## [TASK REQUIREMENTS]
Among the entries, find each line that includes the string "ACCESS" and list it.

+++ DATASET ENTRIES +++

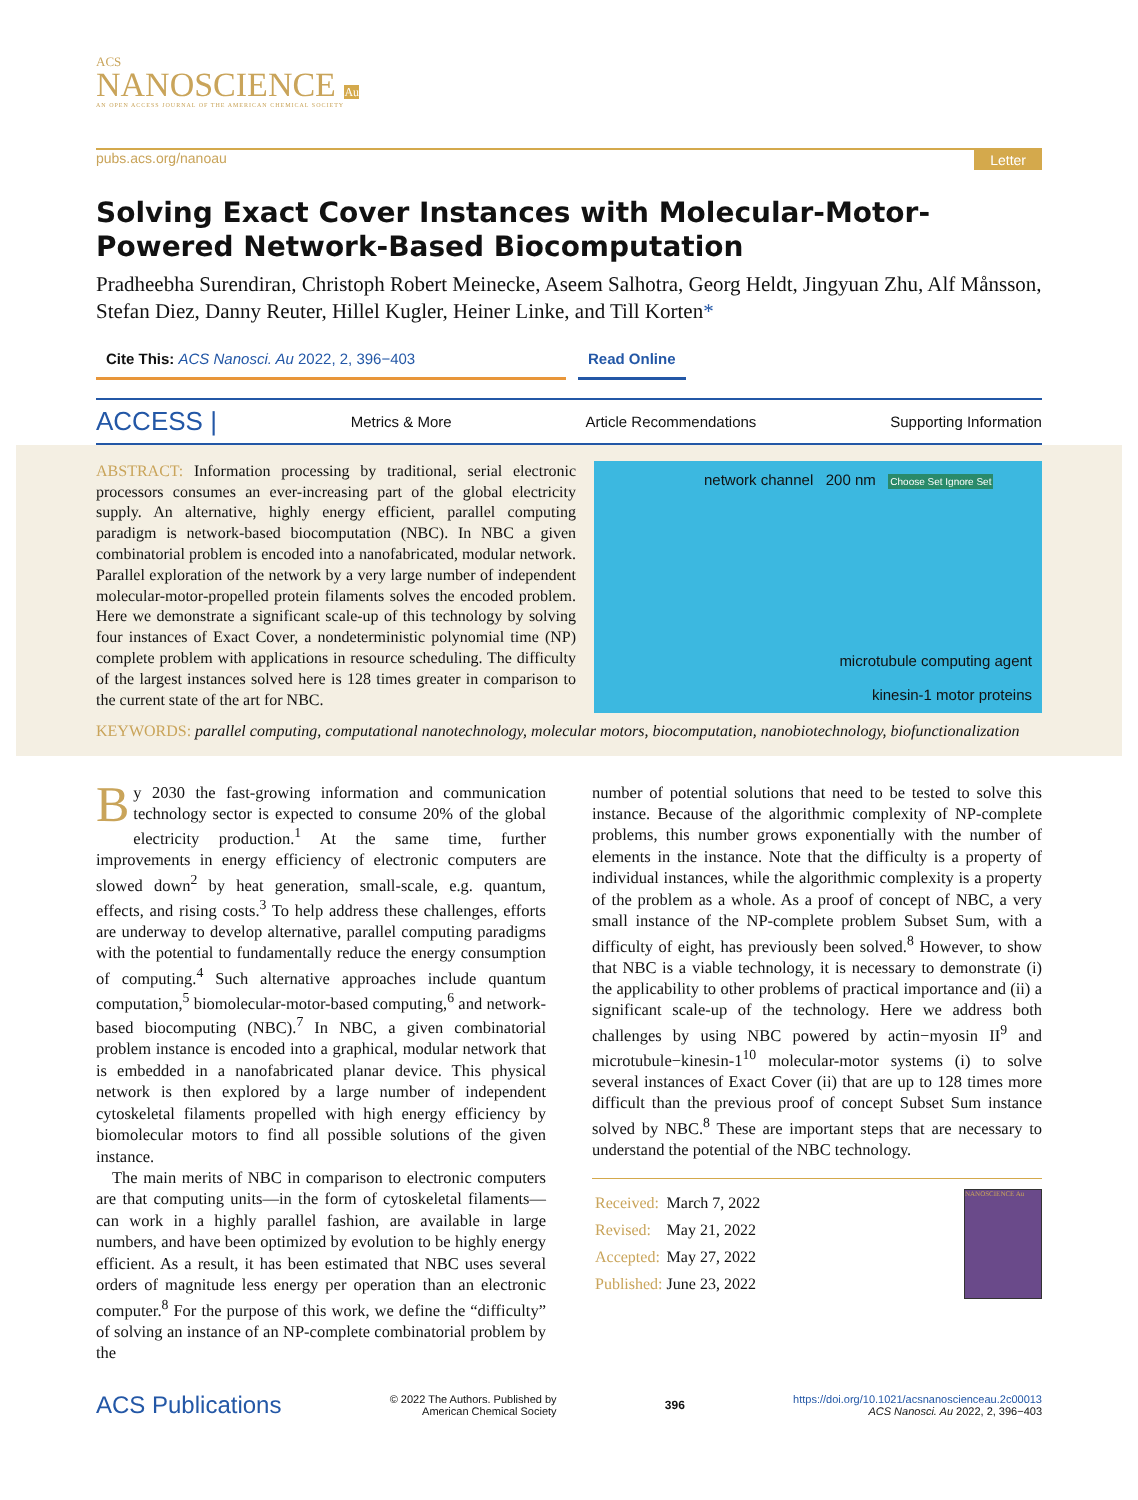ACS
NANOSCIENCE Au
AN OPEN ACCESS JOURNAL OF THE AMERICAN CHEMICAL SOCIETY
pubs.acs.org/nanoau Letter
Solving Exact Cover Instances with Molecular-Motor-Powered Network-Based Biocomputation
Pradheebha Surendiran, Christoph Robert Meinecke, Aseem Salhotra, Georg Heldt, Jingyuan Zhu, Alf Månsson, Stefan Diez, Danny Reuter, Hillel Kugler, Heiner Linke, and Till Korten*
Cite This: ACS Nanosci. Au 2022, 2, 396−403 Read Online
ACCESS | Metrics & More Article Recommendations Supporting Information
ABSTRACT: Information processing by traditional, serial electronic processors consumes an ever-increasing part of the global electricity supply. An alternative, highly energy efficient, parallel computing paradigm is network-based biocomputation (NBC). In NBC a given combinatorial problem is encoded into a nanofabricated, modular network. Parallel exploration of the network by a very large number of independent molecular-motor-propelled protein filaments solves the encoded problem. Here we demonstrate a significant scale-up of this technology by solving four instances of Exact Cover, a nondeterministic polynomial time (NP) complete problem with applications in resource scheduling. The difficulty of the largest instances solved here is 128 times greater in comparison to the current state of the art for NBC.
network channel 200 nm Choose Set Ignore Set
microtubule computing agent
kinesin-1 motor proteins
KEYWORDS: parallel computing, computational nanotechnology, molecular motors, biocomputation, nanobiotechnology, biofunctionalization
By 2030 the fast-growing information and communication technology sector is expected to consume 20% of the global electricity production.<sup>1</sup> At the same time, further improvements in energy efficiency of electronic computers are slowed down<sup>2</sup> by heat generation, small-scale, e.g. quantum, effects, and rising costs.<sup>3</sup> To help address these challenges, efforts are underway to develop alternative, parallel computing paradigms with the potential to fundamentally reduce the energy consumption of computing.<sup>4</sup> Such alternative approaches include quantum computation,<sup>5</sup> biomolecular-motor-based computing,<sup>6</sup> and network-based biocomputing (NBC).<sup>7</sup> In NBC, a given combinatorial problem instance is encoded into a graphical, modular network that is embedded in a nanofabricated planar device. This physical network is then explored by a large number of independent cytoskeletal filaments propelled with high energy efficiency by biomolecular motors to find all possible solutions of the given instance.
The main merits of NBC in comparison to electronic computers are that computing units—in the form of cytoskeletal filaments—can work in a highly parallel fashion, are available in large numbers, and have been optimized by evolution to be highly energy efficient. As a result, it has been estimated that NBC uses several orders of magnitude less energy per operation than an electronic computer.<sup>8</sup> For the purpose of this work, we define the “difficulty” of solving an instance of an NP-complete combinatorial problem by the
number of potential solutions that need to be tested to solve this instance. Because of the algorithmic complexity of NP-complete problems, this number grows exponentially with the number of elements in the instance. Note that the difficulty is a property of individual instances, while the algorithmic complexity is a property of the problem as a whole. As a proof of concept of NBC, a very small instance of the NP-complete problem Subset Sum, with a difficulty of eight, has previously been solved.<sup>8</sup> However, to show that NBC is a viable technology, it is necessary to demonstrate (i) the applicability to other problems of practical importance and (ii) a significant scale-up of the technology. Here we address both challenges by using NBC powered by actin−myosin II<sup>9</sup> and microtubule−kinesin-1<sup>10</sup> molecular-motor systems (i) to solve several instances of Exact Cover (ii) that are up to 128 times more difficult than the previous proof of concept Subset Sum instance solved by NBC.<sup>8</sup> These are important steps that are necessary to understand the potential of the NBC technology.
| Received: | March 7, 2022 |
| Revised: | May 21, 2022 |
| Accepted: | May 27, 2022 |
| Published: | June 23, 2022 |
NANOSCIENCE Au
ACS Publications © 2022 The Authors. Published by
American Chemical Society 396 https://doi.org/10.1021/acsnanoscienceau.2c00013
ACS Nanosci. Au 2022, 2, 396−403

+++

## [ANSWER FOR THE TASK]
AN OPEN ACCESS JOURNAL OF THE AMERICAN CHEMICAL SOCIETY
ACCESS | Metrics & More Article Recommendations Supporting Information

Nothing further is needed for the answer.